Stored entries:
[Start of section]

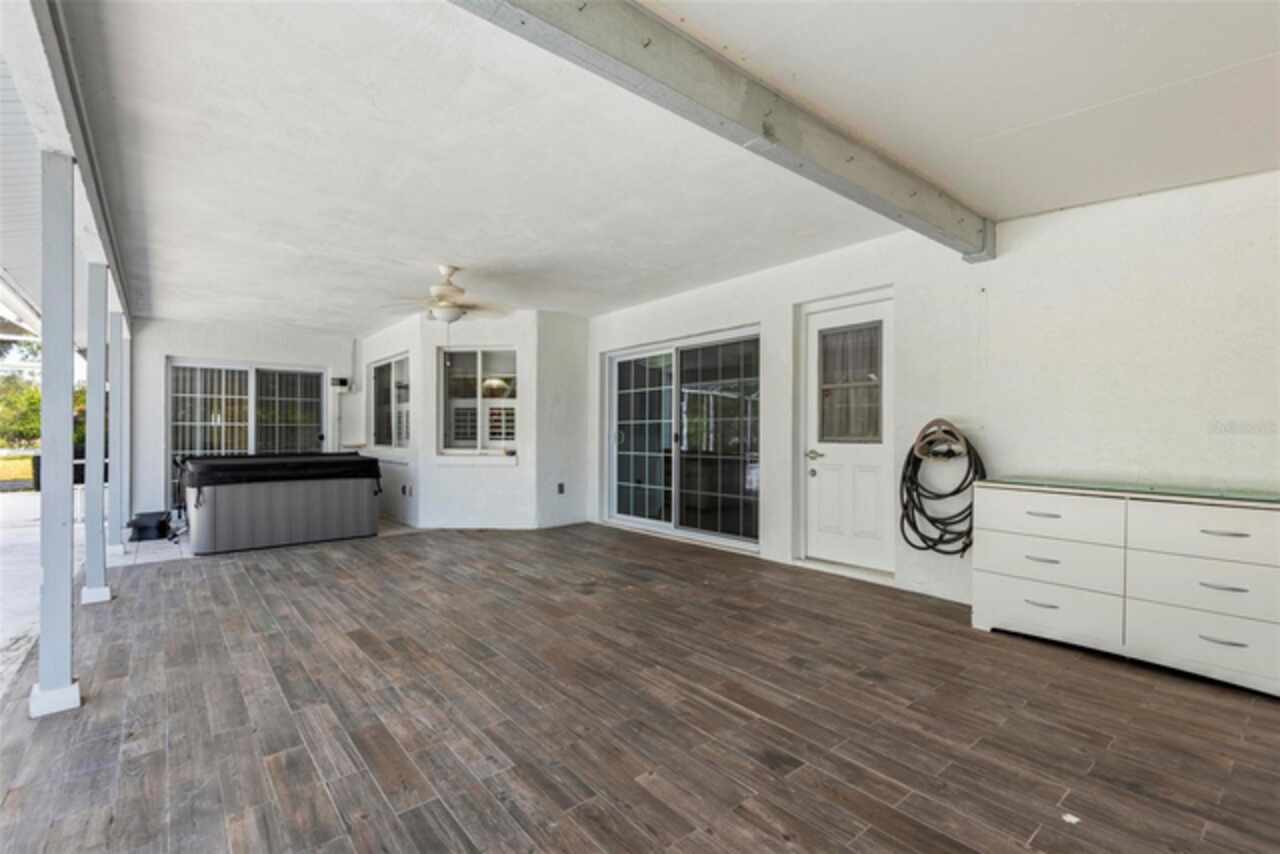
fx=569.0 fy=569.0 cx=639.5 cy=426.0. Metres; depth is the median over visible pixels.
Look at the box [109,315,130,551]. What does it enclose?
porch column
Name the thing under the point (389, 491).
side wall
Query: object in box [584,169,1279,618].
right wall
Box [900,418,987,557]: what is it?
garden hose
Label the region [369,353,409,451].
window
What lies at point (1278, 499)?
glass top
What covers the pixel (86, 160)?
ceiling beam
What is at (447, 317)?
ceiling fan
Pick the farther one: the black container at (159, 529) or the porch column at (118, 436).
the black container at (159, 529)
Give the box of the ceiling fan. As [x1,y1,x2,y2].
[381,265,512,324]
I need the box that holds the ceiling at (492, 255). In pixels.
[57,0,1279,335]
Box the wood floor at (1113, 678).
[0,517,1279,853]
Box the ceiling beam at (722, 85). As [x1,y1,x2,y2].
[451,0,991,262]
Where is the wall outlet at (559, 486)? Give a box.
[556,482,565,494]
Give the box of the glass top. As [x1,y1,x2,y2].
[986,475,1279,504]
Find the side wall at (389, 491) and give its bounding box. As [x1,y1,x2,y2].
[361,313,422,529]
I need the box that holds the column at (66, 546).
[32,154,80,718]
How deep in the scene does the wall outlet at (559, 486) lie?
6.46 m
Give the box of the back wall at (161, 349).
[123,318,358,527]
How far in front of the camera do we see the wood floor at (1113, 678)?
2.25 m
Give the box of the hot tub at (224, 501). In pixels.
[178,452,381,555]
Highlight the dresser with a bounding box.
[972,479,1279,698]
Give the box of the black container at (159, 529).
[126,510,172,541]
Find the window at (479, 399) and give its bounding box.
[437,345,518,457]
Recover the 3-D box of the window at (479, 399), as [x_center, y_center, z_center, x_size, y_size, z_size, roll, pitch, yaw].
[-1.823,-0.280,6.478,1.074,1.315,0.160,0,0,6]
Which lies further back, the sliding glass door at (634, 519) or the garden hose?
the sliding glass door at (634, 519)
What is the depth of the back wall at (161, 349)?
7.10 m
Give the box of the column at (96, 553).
[82,265,113,600]
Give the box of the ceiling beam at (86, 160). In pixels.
[14,0,136,332]
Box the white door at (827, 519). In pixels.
[803,291,893,574]
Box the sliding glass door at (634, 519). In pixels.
[606,325,761,551]
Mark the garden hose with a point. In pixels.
(958, 491)

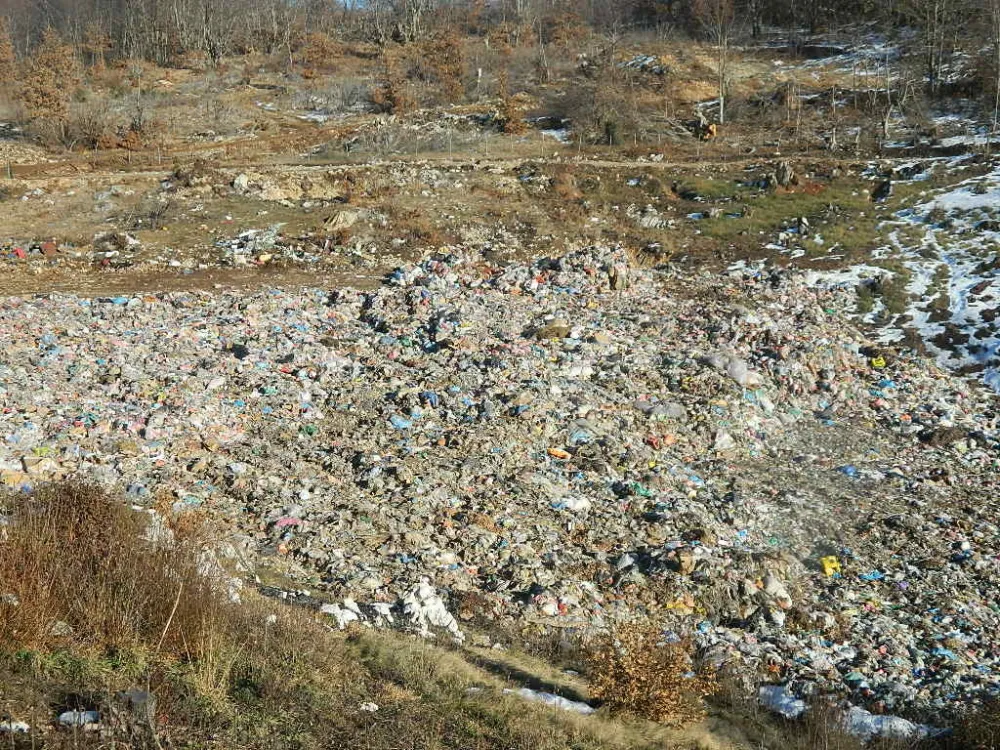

[End of section]

Leave every picture out, and transcribe the data above exactly as it reads.

### SOLUTION FOR THIS TASK
fx=569.0 fy=569.0 cx=639.5 cy=426.0. Metres; depth is the median over visible pixels.
Look at the box [109,315,130,551]. What does it enclose?
porch column
Name the thing under the point (389, 491).
side wall
Query: object in box [584,169,1279,618].
right wall
Box [900,418,987,557]: what is it?
garden hose
Label the region [369,353,409,451].
window
What lies at point (1278, 499)?
glass top
What covers the pixel (86, 160)?
ceiling beam
What is at (447, 317)?
ceiling fan
Pick the farther one: the black container at (159, 529) or the porch column at (118, 436).
the black container at (159, 529)
Give the box of the ceiling fan. As [x1,y1,x2,y2].
[381,265,512,324]
I need the box that holds the ceiling at (492, 255). In pixels.
[57,0,1279,335]
Box the wood floor at (1113, 678).
[0,517,1279,853]
Box the ceiling beam at (722, 85). As [x1,y1,x2,y2].
[451,0,991,262]
Where is the wall outlet at (559, 486)? Give a box.
[556,482,565,494]
Give the box of the glass top. As [x1,y1,x2,y2].
[986,475,1279,504]
Find the side wall at (389, 491) and give its bounding box. As [x1,y1,x2,y2].
[361,313,422,529]
I need the box that holds the column at (66, 546).
[32,154,80,718]
How deep in the scene does the wall outlet at (559, 486) lie?
6.46 m
Give the box of the back wall at (161, 349).
[123,318,358,527]
How far in front of the camera do we see the wood floor at (1113, 678)?
2.25 m
Give the box of the hot tub at (224, 501). In pixels.
[178,452,381,555]
Highlight the dresser with a bounding box.
[972,479,1279,698]
Give the box of the black container at (159, 529).
[126,510,172,541]
Find the window at (479, 399) and give its bounding box.
[437,345,518,457]
Recover the 3-D box of the window at (479, 399), as [x_center, y_center, z_center, x_size, y_size, z_size, roll, pitch, yaw].
[-1.823,-0.280,6.478,1.074,1.315,0.160,0,0,6]
Which lies further back, the sliding glass door at (634, 519) or the garden hose?
the sliding glass door at (634, 519)
What is the depth of the back wall at (161, 349)?
7.10 m
Give the box of the column at (96, 553).
[82,265,113,600]
Give the box of the ceiling beam at (86, 160). In pixels.
[14,0,136,332]
Box the white door at (827, 519). In pixels.
[803,291,893,574]
Box the sliding glass door at (634, 519). In pixels.
[606,325,761,551]
Mark the garden hose with a point. In pixels.
(958, 491)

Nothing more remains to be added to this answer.